1. Tattoo mit 80 – oder: Was ist Neuroplastizität?

Das ist meine Mum, im Krieg geboren, als 13. von 14 Kindern. Ihr Start ins Leben war entsprechend schwer, so wie auch die nächsten Jahrzehnte geprägt waren von Schicksalsschlägen, Entbehrungen und Herausforderungen.

Hier bekommt sie ihr 1. Tattoo von Viko (https://www.bloodsisters.tattoo/). Es war das Geschenk von meinem Bruder und mir zu ihrem 80. Geburtstag! Denn wenn in der Familie schon fast alle tätowiert sind, möchte sie auch mal eines.

Unsere Mum war nicht immer cool. Oder modern.

Doch je älter sie wird, umso cooler und moderner wird sie 😉

Was das mit Neuroplastizität zu tun hat? Alles!

Unser Gehirn kann sich bis ins hohe Alter verändern und an neue Reize und Erfahrungen anpassen, Neuroplastizität steht für die Formbarkeit des Gehirns.

Als ich mit ca. 20 mein 1. Tattoo bekam, waren meine Eltern entsetzt (so wie sie schon mit meinen Piercings wenig Freude hatten). Selbst sehr konservativ und autoritär erzogen, lag ihr Fokus lange im Außen, herrschte große Sorge um fremde Erwartungen und Bewertungen.

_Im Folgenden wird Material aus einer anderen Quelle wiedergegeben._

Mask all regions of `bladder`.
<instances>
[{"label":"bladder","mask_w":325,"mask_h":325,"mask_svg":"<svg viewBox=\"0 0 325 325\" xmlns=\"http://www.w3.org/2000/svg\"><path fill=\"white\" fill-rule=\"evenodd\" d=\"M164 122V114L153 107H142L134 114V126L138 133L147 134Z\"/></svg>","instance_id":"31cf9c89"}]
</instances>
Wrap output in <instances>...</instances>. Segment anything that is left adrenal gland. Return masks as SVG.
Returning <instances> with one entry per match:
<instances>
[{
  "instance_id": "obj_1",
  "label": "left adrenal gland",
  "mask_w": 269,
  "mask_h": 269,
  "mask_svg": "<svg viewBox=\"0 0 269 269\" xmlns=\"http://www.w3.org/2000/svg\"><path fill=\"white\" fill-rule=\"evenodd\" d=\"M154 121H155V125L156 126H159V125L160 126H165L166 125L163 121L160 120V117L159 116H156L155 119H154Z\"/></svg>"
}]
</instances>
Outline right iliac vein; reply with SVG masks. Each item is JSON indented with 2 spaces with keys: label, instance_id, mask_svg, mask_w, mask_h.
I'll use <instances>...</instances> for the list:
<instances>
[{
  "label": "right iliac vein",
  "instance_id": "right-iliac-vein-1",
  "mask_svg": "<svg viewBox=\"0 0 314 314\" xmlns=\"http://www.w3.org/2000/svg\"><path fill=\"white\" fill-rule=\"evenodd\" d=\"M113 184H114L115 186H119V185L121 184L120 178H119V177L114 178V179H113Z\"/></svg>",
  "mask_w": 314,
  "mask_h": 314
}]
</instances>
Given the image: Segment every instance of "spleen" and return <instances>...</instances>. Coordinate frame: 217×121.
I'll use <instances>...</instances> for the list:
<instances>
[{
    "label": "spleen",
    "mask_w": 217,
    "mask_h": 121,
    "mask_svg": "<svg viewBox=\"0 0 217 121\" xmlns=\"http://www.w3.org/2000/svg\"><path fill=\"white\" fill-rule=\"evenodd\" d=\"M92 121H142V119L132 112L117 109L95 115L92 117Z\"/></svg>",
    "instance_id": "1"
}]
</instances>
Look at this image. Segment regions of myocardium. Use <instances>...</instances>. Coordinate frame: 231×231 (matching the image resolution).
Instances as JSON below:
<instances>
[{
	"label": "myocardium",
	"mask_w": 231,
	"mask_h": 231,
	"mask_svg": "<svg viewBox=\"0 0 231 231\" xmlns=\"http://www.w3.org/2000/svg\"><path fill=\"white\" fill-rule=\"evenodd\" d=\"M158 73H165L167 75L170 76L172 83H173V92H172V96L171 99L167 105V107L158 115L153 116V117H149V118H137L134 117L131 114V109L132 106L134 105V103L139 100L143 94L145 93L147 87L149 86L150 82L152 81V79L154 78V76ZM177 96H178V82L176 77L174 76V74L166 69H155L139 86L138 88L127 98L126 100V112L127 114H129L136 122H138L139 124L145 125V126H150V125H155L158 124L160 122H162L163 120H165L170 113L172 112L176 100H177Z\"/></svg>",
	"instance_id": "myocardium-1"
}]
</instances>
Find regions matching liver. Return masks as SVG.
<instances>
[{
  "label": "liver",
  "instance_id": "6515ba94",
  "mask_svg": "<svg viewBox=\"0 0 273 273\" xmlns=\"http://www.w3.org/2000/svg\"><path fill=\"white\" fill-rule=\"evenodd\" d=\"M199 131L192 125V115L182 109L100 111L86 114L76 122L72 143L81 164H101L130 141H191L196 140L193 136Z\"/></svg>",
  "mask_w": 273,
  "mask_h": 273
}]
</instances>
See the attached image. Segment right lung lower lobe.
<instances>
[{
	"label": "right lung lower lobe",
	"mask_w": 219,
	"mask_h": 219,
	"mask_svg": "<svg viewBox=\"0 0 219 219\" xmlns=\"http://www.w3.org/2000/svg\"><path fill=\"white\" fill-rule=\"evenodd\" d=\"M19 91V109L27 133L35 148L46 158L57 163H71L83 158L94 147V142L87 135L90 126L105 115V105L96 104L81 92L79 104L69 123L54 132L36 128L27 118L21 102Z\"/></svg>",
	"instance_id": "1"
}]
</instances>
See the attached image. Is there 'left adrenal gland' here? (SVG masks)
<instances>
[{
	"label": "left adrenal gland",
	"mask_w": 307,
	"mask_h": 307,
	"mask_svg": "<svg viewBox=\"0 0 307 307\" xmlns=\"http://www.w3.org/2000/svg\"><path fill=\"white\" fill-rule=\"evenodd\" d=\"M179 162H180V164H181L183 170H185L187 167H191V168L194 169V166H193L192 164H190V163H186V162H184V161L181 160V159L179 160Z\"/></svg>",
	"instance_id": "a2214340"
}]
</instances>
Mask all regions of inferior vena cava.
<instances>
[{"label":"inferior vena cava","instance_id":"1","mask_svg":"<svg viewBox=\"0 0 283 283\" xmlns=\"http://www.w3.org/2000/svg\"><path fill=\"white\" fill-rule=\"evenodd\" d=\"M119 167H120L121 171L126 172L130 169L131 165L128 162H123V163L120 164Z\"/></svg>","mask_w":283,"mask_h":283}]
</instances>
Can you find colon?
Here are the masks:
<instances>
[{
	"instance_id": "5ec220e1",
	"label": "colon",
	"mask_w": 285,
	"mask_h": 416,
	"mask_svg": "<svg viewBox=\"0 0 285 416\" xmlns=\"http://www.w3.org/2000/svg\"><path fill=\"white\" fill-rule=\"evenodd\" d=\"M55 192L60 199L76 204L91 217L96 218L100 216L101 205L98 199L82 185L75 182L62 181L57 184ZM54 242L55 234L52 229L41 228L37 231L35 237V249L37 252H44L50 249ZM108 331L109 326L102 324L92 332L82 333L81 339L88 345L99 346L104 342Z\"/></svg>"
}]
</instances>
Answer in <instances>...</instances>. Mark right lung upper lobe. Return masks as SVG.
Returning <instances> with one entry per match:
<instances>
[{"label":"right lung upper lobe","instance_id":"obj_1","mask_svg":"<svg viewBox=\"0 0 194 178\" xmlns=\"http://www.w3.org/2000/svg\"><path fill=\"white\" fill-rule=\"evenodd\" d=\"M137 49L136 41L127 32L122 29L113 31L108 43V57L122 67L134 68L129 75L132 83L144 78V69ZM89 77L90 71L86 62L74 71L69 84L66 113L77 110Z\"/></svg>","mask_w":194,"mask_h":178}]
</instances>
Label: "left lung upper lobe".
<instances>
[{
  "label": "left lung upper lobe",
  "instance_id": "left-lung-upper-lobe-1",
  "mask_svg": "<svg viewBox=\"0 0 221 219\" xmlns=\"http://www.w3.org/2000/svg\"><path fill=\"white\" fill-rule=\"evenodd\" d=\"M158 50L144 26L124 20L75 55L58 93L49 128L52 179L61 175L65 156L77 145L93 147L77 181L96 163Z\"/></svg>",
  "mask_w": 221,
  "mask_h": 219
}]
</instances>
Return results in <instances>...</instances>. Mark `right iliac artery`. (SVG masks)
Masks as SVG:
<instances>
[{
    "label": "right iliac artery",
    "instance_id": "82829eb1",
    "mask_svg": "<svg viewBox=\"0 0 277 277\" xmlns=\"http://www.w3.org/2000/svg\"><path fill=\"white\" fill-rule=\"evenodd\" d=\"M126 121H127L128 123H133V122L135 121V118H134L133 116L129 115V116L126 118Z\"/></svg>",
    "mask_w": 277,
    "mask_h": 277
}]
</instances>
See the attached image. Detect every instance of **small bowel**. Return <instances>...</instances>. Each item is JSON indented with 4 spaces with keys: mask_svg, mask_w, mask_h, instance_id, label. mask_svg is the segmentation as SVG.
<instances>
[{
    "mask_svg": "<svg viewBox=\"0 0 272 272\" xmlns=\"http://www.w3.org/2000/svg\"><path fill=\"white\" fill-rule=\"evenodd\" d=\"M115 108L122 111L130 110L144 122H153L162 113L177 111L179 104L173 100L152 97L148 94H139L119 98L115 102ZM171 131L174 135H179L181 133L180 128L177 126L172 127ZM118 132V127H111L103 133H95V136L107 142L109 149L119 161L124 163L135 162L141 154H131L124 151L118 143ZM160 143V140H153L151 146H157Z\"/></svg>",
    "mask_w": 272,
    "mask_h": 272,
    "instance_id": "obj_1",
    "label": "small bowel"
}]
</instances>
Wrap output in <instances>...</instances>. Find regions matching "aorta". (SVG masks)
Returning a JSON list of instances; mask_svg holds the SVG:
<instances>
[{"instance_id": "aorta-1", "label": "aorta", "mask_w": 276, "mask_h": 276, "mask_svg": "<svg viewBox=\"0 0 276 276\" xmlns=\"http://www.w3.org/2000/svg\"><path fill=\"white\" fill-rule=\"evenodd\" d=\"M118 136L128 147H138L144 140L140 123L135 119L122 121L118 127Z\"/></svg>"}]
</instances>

Als jüngeres Kind und “buntes Schaf der Familie” war ich schon sehr früh im Widerstand gegen dieses enge Korsett, um nicht zu sagen, ab der Pubertät wehrte ich mich mit Händen und Füßen dagegen – erfolgreich und nachhaltig.

Doch über viele Jahre, wo ich so vieles so anders gemacht hatte als meine Herkunftsfamilie, lernte meine Mum, den Wert darin zu erkennen. In praktischen Dingen, wie nichts zu bügeln oder auf den perfekten Haushalt zu pfeifen, genauso wie in Themen wie Selbstfürsorge oder Authentizität.

Da sie sah, wie mich mein oft ungewöhnliches Tun glücklich machte und erfüllte, öffnete sie ihre Vorstellungen von dem, was richtig ist oder sich gehört, immer mehr. (Und natürlich durch zig weitere, neue Erfahrungen in ihrem familiären Umfeld und Freundes- und Bekanntenkreis.) Auch optisch wurde sie immer moderner und schicker. Trägt heute die Jacke ihrer Enkelin oder den gleichen Designerrucksack wie ihre Schwiegertochter und wechselt ihre Brillen passend zu ihren Handtaschen.

1979

Natürlich schüttelt sie auch heute manchmal noch den Kopf, wenn ich sonntags arbeite, nach Abschluss eines Seminars bereits nach dem nächsten Input suche oder für 2 Nächte mit Kind und Kegel nach Straßburg fahre, um australische Freunde zu treffen. Kocht sie gern Fleisch, muss bei mir Gemüse dabei sein. Geht sie zur Kirche, finde ich viele Antworten im Buddhismus. Hört sie Kastelruther Spatzen, muss ich den Raum verlassen.

Doch gleichzeitig gehen wir gern gemeinsam in die Oper, am besten in eine von Mozart, oder fahren gemeinsam wellnessen.
Als wir in Brisbane gelebt haben, ist sie zusammen mit meiner Schwiegermum nach Australien geflogen – die erste und einzige Fernreise ihres Lebens. Sie nutzt what’s app und schreibt e-mails. Nur homepages sind nicht so ihres 😉
Mit ihrem Lebensgefährten verreist sie regelmäßig (nötige OPs und Arzttermine müssen sich da zeitlich ein- und unterordnen), trifft regelmäßig Freunde und kümmert sich von Herzen um das Wohl anderer. Heute lacht sie über meine blöden Meldungen und Scherze und regt sich kaum noch über etwas auf. Denn: Jeder Tag ist ein Geschenk.